▸ What is expected
The response should contain only those lines of the entries below that include the string "center".

▸ Data extract
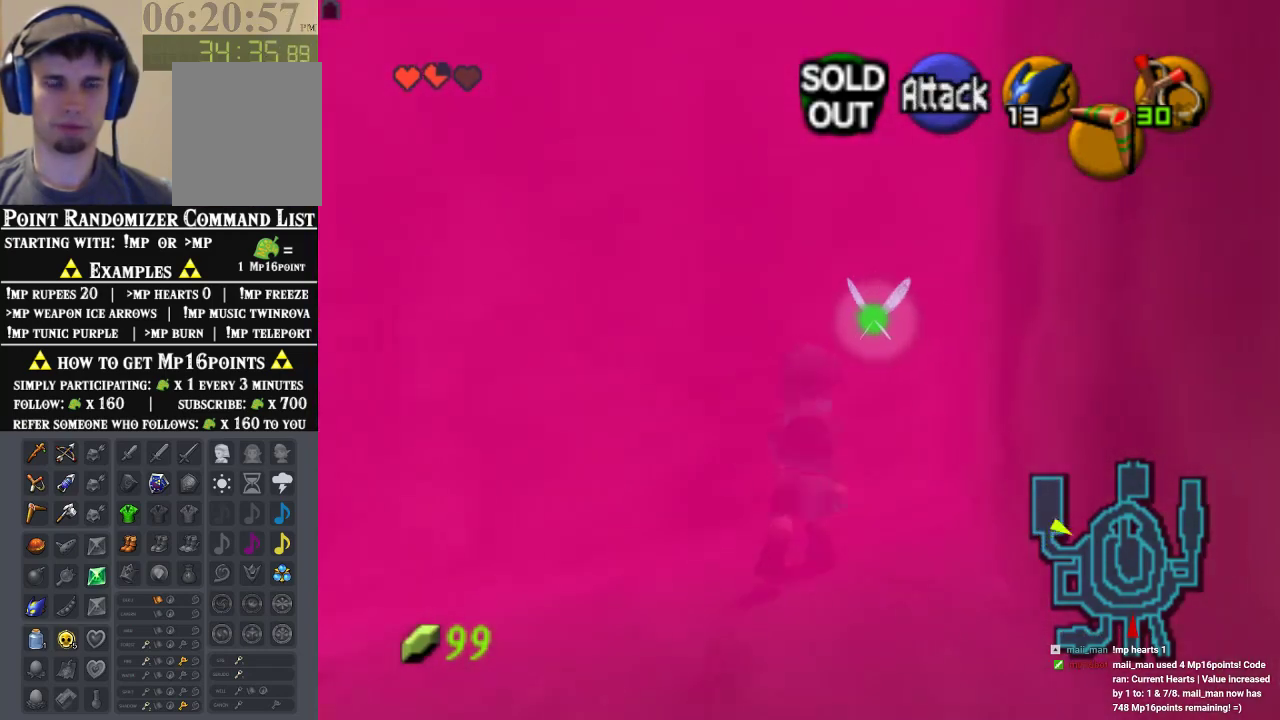
{"dt_ms": 500, "buttons": [], "left_stick": "center", "events": [[133, "left_stick", "center"], [233, "Z", "down"], [367, "Z", "up"]]}
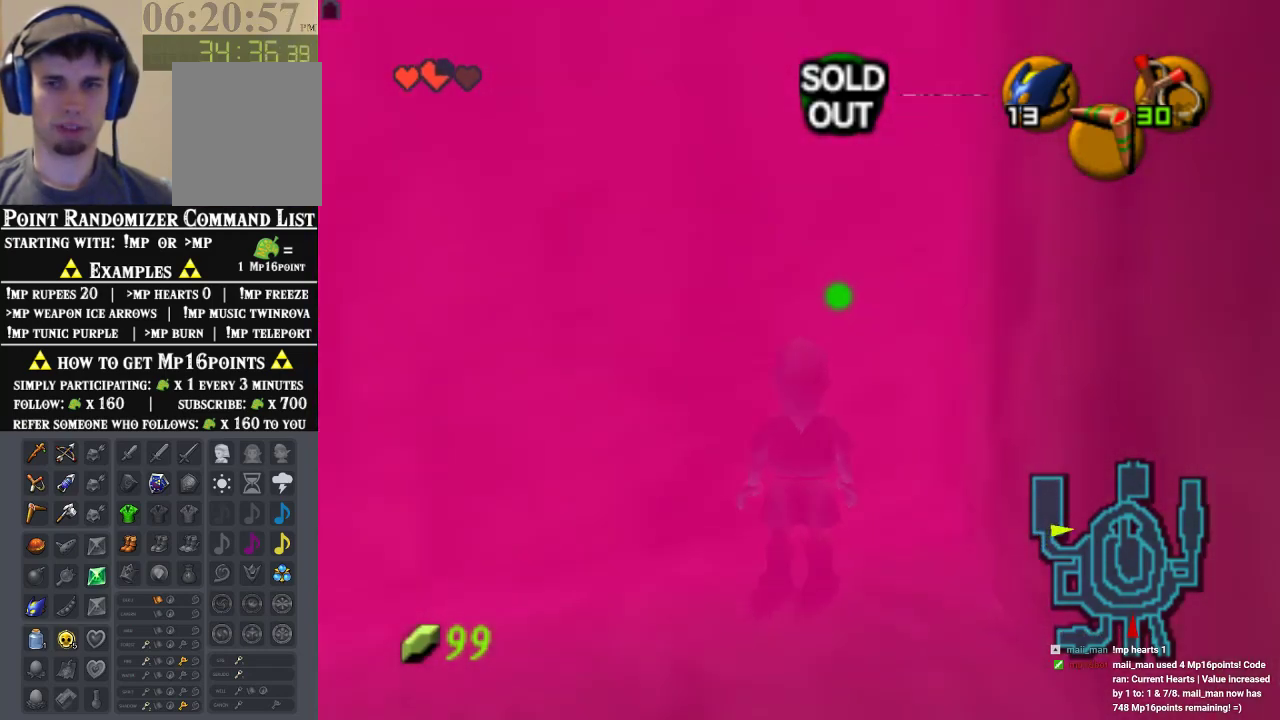
{"dt_ms": 500, "buttons": [], "left_stick": "center", "events": [[33, "left_stick", "left"], [100, "left_stick", "center"], [200, "Z", "down"], [300, "Z", "up"]]}
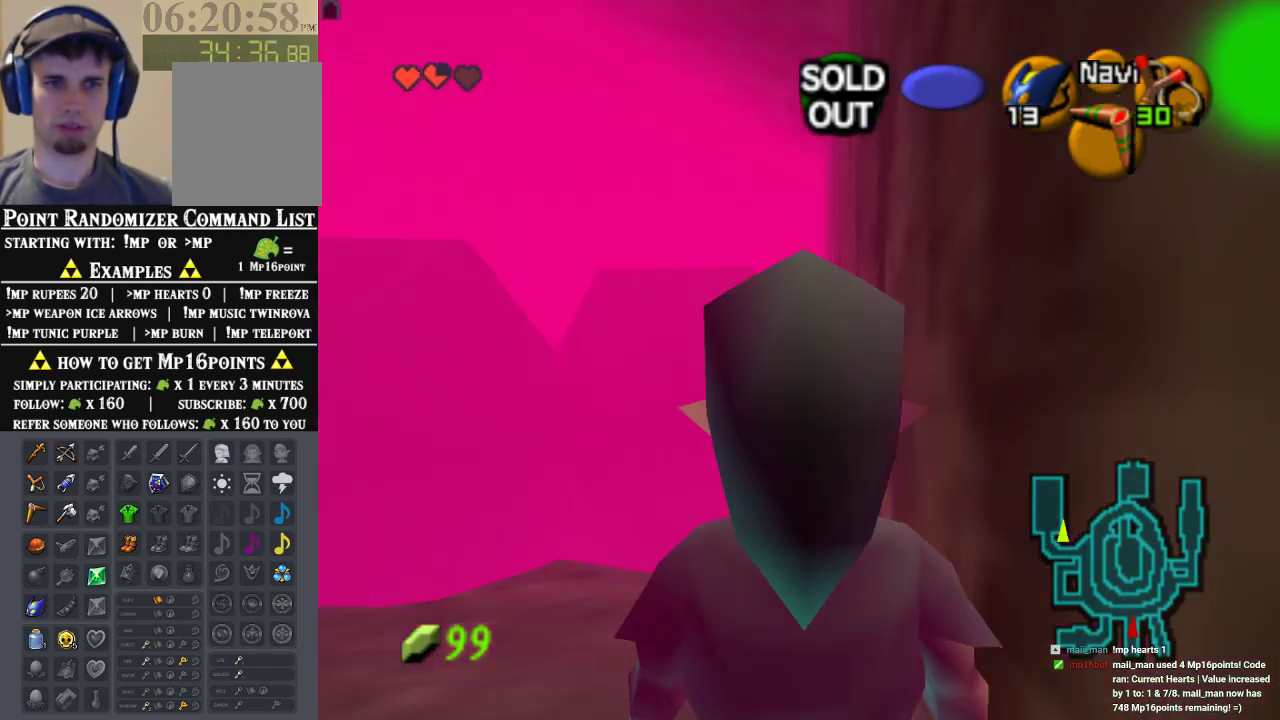
{"dt_ms": 1000, "buttons": [], "left_stick": "center"}
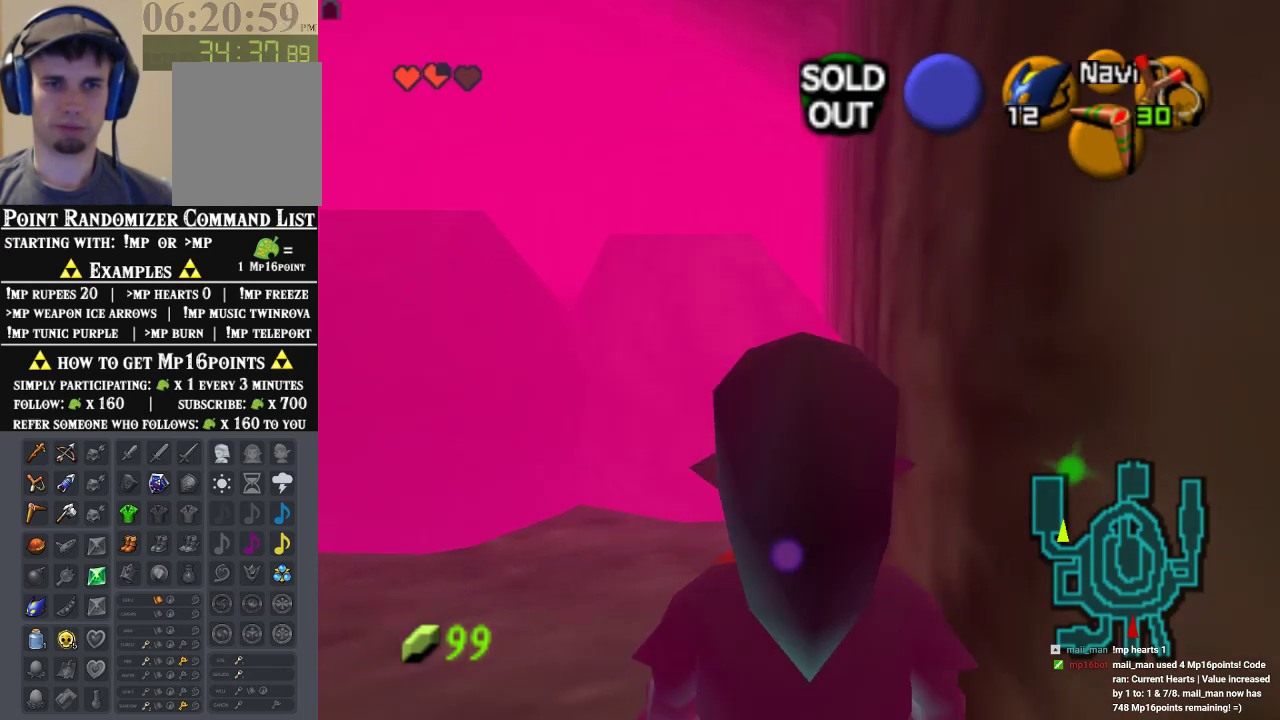
{"dt_ms": 500, "buttons": [], "left_stick": "center", "events": [[33, "A", "down"], [100, "A", "up"], [100, "left_stick", "up-left"], [200, "left_stick", "center"]]}
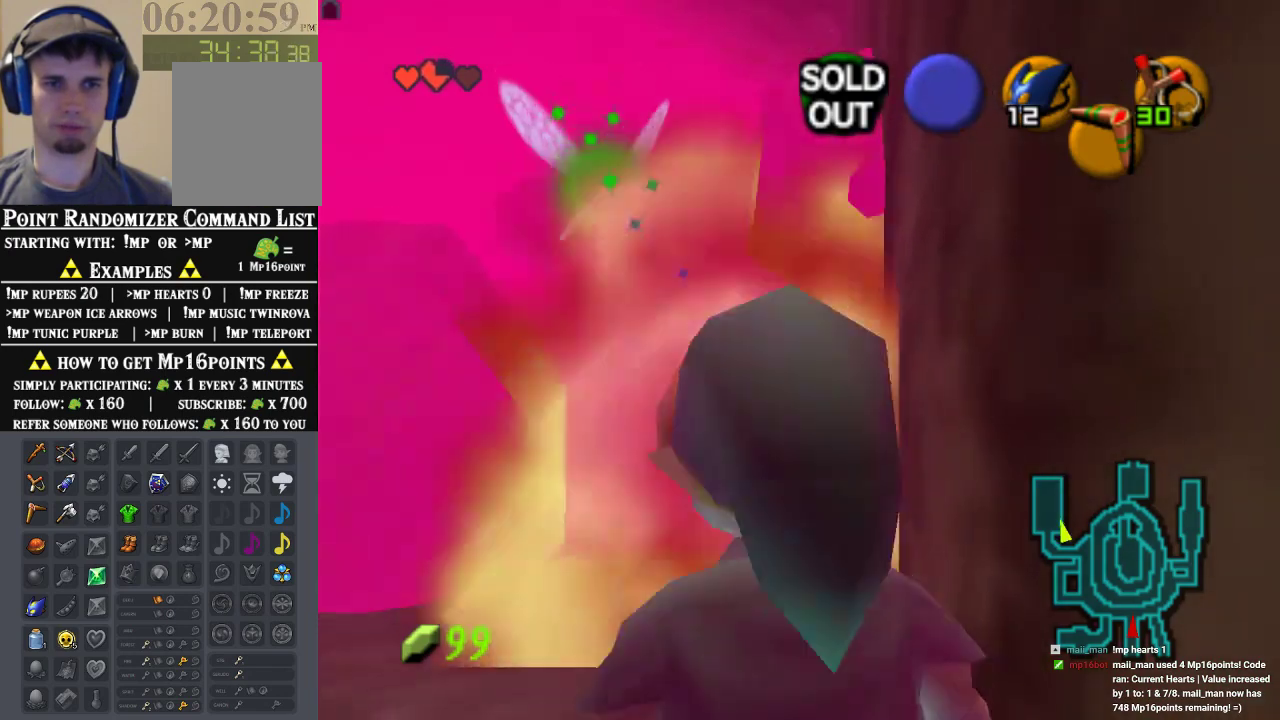
{"dt_ms": 1000, "buttons": [], "left_stick": "up", "events": [[167, "left_stick", "up"], [367, "A", "down"], [533, "A", "up"]]}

▸ Response below
{"dt_ms": 500, "buttons": [], "left_stick": "center", "events": [[133, "left_stick", "center"], [233, "Z", "down"], [367, "Z", "up"]]}
{"dt_ms": 500, "buttons": [], "left_stick": "center", "events": [[33, "left_stick", "left"], [100, "left_stick", "center"], [200, "Z", "down"], [300, "Z", "up"]]}
{"dt_ms": 1000, "buttons": [], "left_stick": "center"}
{"dt_ms": 500, "buttons": [], "left_stick": "center", "events": [[33, "A", "down"], [100, "A", "up"], [100, "left_stick", "up-left"], [200, "left_stick", "center"]]}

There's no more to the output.